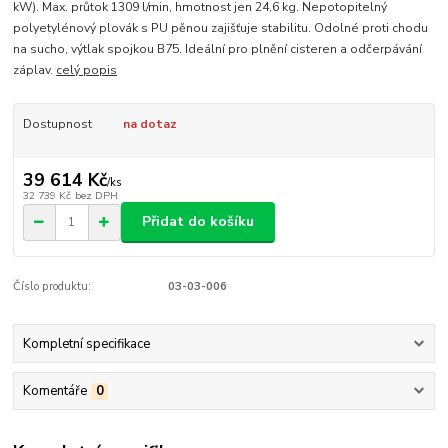
kW). Max. průtok 1309 l/min, hmotnost jen 24,6 kg. Nepotopitelný
polyetylénový plovák s PU pěnou zajišťuje stabilitu. Odolné proti chodu
na sucho, výtlak spojkou B75. Ideální pro plnění cisteren a odčerpávání
záplav.
celý popis
Dostupnost
na dotaz
39 614 Kč
/
ks
32 739 Kč
bez DPH
Přidat do košíku
Číslo produktu:
03-03-006
Kompletní specifikace
Komentáře
0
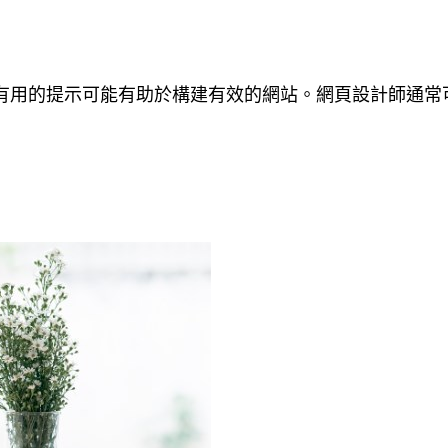
有用的提示可能有助於構建有效的網站。網頁設計師通常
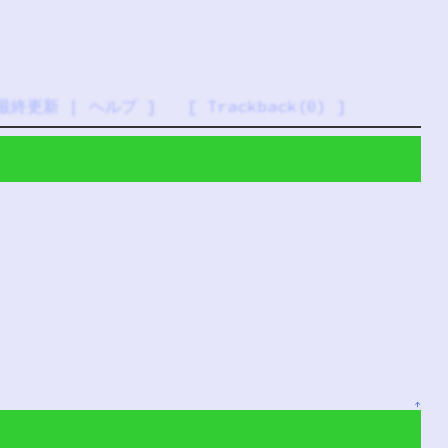
最終更新
|
ヘルプ
] [
Trackback(0)
]
↑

--------------------

**Requirement:** Only the pictures should be left out; write out everything else in the records exactly.

**Task response:**
kW). Max. průtok 1309 l/min, hmotnost jen 24,6 kg. Nepotopitelný
polyetylénový plovák s PU pěnou zajišťuje stabilitu. Odolné proti chodu
na sucho, výtlak spojkou B75. Ideální pro plnění cisteren a odčerpávání
záplav.
celý popis
Dostupnost
na dotaz
39 614 Kč
/
ks
32 739 Kč
bez DPH
Přidat do košíku
Číslo produktu:
03-03-006
Kompletní specifikace
Komentáře
0
有用的提示可能有助於構建有效的網站。網頁設計師通常
最終更新
|
ヘルプ
] [
Trackback(0)
]
↑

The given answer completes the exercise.